Three Overarching Tasks And Principles

So, what are the implications of the background principles of law discussed in earlier blogs, and what principles overall should govern how your environmental lawyer makes herself really useful to you in the process?

Three Overarching Tasks and Principles or considerations for both Buyer and Seller that emerge from this:

1. Insure your attorney identifies the Major Federal and State Statutes or Common Law Principles that provide attorneys with weapons for or defenses to environmental claims in private disputes, i.e., as between B and S (and past owners), and in government claims (establish defenses against the government, and sometimes obtain financial or similar benefits – e.g., New York’s Brownfield Cleanup Act). This involves both background principles, discussed earlier, and specific environmental statutes, to be discussed later.

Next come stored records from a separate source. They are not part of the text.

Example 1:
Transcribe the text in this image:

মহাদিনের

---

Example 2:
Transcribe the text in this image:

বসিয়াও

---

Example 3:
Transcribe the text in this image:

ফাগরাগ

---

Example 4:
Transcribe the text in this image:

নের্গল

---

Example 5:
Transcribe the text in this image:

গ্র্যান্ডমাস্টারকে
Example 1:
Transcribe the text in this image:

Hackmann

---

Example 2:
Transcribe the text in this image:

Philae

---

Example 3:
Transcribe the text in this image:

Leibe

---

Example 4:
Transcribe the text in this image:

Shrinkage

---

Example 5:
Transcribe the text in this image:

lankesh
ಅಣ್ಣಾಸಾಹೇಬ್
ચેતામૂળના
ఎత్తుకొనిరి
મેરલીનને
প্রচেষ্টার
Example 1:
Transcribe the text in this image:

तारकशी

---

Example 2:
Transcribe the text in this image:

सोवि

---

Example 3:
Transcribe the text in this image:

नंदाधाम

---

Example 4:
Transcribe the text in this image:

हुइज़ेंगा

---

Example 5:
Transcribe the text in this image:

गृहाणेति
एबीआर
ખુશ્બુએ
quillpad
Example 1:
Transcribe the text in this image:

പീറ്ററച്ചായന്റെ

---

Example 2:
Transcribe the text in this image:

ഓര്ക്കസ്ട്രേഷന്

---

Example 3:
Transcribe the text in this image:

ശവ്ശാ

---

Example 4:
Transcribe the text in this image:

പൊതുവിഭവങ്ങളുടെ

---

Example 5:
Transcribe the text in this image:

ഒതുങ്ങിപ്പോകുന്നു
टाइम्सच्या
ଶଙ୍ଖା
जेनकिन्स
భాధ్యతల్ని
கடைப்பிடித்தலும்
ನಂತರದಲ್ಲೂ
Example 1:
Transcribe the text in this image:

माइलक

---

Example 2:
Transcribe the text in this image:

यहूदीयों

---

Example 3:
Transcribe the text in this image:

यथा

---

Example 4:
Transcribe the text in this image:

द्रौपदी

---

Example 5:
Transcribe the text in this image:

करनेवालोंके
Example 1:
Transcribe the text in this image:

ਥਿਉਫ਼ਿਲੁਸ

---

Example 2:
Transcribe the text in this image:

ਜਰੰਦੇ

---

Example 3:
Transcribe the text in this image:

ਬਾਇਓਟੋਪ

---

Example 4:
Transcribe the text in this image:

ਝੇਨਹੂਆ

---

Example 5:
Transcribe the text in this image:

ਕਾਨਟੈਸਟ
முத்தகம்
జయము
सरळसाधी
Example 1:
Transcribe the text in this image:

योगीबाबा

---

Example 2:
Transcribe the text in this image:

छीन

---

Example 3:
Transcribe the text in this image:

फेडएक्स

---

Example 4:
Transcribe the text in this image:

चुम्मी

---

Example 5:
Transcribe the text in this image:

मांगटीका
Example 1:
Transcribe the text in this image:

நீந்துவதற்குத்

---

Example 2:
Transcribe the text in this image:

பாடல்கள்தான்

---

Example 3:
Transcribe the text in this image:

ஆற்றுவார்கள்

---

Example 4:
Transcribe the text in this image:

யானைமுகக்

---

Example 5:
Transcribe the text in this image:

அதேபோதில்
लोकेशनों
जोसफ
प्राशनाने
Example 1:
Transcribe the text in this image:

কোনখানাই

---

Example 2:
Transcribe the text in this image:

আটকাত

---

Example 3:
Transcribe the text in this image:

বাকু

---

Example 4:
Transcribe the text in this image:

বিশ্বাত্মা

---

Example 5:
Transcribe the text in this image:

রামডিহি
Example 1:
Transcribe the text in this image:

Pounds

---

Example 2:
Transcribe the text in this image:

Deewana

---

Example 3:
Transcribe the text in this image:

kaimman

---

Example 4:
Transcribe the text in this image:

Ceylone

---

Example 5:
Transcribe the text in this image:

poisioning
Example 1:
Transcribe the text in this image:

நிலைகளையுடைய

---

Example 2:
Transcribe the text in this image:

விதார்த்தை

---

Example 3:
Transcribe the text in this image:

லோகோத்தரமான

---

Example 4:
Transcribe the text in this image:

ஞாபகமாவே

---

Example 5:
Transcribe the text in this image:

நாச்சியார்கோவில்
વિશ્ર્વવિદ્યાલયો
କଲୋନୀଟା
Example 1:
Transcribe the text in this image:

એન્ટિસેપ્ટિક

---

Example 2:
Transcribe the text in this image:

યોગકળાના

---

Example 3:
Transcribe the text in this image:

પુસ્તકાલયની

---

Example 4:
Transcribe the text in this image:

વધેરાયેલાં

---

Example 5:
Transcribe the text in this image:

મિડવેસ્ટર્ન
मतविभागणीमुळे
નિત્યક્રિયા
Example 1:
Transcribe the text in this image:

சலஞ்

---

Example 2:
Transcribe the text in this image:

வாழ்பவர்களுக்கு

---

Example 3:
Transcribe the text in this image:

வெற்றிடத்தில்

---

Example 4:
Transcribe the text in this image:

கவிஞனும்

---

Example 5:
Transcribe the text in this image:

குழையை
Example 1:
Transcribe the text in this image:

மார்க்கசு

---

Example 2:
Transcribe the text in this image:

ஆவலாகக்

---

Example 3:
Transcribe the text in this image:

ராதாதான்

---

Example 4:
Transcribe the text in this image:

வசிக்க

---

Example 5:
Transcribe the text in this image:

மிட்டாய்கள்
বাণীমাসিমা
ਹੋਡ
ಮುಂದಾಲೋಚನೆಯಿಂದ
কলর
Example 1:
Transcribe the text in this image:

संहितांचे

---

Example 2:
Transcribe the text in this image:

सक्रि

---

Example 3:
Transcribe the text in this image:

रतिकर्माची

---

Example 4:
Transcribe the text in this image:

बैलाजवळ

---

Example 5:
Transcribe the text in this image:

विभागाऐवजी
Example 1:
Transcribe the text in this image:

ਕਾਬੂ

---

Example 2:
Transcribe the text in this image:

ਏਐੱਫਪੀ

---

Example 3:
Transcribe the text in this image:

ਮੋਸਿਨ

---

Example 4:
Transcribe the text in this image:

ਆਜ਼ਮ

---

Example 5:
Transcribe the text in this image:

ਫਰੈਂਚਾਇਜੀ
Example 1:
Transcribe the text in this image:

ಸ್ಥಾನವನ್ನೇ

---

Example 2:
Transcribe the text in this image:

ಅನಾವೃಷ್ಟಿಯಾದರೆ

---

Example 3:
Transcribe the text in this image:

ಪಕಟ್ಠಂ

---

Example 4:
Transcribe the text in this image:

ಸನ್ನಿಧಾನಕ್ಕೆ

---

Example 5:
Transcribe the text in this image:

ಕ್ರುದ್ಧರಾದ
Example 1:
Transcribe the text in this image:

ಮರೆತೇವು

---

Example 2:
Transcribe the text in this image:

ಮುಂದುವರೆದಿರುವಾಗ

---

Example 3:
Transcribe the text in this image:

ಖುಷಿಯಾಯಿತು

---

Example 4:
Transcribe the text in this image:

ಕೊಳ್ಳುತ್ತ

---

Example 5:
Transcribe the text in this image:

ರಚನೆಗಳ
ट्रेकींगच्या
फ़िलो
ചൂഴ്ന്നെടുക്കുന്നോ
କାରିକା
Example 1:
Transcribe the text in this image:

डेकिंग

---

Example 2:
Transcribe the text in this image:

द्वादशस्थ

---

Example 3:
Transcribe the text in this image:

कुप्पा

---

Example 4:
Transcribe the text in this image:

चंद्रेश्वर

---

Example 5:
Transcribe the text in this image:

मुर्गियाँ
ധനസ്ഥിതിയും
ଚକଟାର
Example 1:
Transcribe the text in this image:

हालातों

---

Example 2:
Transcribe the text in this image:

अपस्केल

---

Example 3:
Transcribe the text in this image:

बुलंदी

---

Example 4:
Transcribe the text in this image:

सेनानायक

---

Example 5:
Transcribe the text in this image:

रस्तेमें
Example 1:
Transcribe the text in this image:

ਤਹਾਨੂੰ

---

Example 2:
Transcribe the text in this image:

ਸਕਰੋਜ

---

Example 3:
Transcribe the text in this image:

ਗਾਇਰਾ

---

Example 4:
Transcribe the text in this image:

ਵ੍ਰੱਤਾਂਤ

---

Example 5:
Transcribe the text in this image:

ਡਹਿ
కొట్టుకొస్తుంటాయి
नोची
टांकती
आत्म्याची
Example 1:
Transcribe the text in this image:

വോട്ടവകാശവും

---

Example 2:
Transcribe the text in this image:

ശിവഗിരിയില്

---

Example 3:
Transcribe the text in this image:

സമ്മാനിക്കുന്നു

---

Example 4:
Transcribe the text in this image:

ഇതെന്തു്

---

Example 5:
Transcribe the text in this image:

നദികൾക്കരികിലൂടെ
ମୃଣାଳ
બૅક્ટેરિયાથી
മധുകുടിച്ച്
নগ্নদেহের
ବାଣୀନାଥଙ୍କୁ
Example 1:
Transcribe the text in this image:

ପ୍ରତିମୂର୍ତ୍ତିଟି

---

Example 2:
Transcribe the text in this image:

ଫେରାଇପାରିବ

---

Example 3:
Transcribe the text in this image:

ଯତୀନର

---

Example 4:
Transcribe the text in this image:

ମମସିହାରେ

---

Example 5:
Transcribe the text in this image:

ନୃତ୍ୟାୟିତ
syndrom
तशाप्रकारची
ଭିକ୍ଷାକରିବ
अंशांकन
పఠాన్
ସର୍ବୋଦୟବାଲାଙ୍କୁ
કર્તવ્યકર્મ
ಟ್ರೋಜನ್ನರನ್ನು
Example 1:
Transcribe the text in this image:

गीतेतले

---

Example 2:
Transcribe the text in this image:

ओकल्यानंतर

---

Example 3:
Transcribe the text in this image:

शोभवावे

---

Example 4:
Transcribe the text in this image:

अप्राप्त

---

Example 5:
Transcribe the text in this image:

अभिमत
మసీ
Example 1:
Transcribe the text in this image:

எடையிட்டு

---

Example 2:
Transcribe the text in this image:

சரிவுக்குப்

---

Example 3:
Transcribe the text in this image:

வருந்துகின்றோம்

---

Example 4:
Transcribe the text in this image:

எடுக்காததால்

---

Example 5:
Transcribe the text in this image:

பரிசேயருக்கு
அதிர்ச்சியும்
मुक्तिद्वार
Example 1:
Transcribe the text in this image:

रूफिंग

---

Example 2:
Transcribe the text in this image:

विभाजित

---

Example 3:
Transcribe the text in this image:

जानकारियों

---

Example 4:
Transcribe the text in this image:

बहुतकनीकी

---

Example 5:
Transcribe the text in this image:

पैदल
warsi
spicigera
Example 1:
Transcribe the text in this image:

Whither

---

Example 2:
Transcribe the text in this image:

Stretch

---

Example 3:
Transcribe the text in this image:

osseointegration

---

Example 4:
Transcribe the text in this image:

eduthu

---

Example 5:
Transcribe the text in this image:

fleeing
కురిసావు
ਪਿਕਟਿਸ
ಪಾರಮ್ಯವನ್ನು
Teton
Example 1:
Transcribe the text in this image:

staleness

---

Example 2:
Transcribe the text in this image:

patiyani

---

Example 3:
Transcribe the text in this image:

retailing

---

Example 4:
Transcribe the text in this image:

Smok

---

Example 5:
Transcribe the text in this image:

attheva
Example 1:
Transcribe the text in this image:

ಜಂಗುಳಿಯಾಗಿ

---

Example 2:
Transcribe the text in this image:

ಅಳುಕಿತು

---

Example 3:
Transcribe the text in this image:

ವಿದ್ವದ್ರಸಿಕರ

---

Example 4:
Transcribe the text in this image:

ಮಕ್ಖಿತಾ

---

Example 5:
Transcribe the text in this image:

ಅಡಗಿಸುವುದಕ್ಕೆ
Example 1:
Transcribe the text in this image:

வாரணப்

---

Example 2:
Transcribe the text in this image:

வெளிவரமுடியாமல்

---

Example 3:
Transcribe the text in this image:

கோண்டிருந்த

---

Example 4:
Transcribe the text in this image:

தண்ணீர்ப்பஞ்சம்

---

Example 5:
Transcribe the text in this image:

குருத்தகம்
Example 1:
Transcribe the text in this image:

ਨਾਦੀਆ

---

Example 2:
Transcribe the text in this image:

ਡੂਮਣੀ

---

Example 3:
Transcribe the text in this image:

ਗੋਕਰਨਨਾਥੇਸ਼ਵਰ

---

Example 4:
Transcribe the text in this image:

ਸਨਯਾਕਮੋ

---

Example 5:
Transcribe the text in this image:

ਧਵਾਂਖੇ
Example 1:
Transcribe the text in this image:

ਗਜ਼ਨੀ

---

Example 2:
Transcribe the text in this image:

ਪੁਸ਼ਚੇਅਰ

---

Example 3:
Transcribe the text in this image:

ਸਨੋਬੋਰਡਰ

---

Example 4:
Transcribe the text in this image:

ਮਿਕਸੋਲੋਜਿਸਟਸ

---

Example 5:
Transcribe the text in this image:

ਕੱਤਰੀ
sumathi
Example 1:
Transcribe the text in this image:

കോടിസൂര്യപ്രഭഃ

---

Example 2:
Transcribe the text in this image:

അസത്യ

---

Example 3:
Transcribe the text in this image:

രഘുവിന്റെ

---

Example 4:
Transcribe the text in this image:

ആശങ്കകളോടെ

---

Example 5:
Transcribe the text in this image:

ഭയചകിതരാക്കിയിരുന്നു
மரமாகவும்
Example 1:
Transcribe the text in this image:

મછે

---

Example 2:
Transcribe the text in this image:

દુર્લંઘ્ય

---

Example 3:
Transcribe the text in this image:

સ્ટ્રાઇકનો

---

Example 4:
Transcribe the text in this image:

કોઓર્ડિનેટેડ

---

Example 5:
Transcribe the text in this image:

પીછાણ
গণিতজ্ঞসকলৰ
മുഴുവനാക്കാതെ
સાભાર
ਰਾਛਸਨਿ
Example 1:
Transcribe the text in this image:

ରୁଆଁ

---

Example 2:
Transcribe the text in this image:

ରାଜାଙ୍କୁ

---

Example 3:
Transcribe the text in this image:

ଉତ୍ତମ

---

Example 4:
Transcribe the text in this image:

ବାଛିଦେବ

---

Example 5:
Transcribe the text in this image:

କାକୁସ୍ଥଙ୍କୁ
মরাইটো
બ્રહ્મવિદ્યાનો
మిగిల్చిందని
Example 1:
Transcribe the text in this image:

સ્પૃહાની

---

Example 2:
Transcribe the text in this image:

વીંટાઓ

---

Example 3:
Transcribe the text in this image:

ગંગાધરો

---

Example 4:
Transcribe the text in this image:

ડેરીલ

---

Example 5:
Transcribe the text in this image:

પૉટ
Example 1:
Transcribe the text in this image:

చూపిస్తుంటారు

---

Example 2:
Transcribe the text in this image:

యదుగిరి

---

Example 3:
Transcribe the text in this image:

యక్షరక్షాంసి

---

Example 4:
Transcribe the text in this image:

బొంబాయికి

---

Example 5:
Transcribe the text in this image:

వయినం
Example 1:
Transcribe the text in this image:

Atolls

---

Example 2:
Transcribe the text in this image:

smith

2. Draft Appropriate Contract Provisions to maximize bargaining power, including purchase price, and litigation position, whether you represent B or S, but especially B; process aided by due diligence if it is done early enough, viz., parties can use better knowledge of property conditions to better allocate liabilities in the CS

3. Establish Your Property Baseline Condition: you need to know this well, in order to “draw a white line” around facility to show conditions pre-closing, thus to

a. insure fairer price for property;

b. satisfy lenders that they’ll get repaid;

c. draft a better CS – i.e., one designed to minimize problems afterwards, to preserve claims against S (or, if you represent S, to protect the client against baseless claims by B) and;

d. establish statutory exemptions – see 3, below – against government (bona fide prospective purchaser, contiguous property owner); for operating facilities, need to establish compliance record and conditions.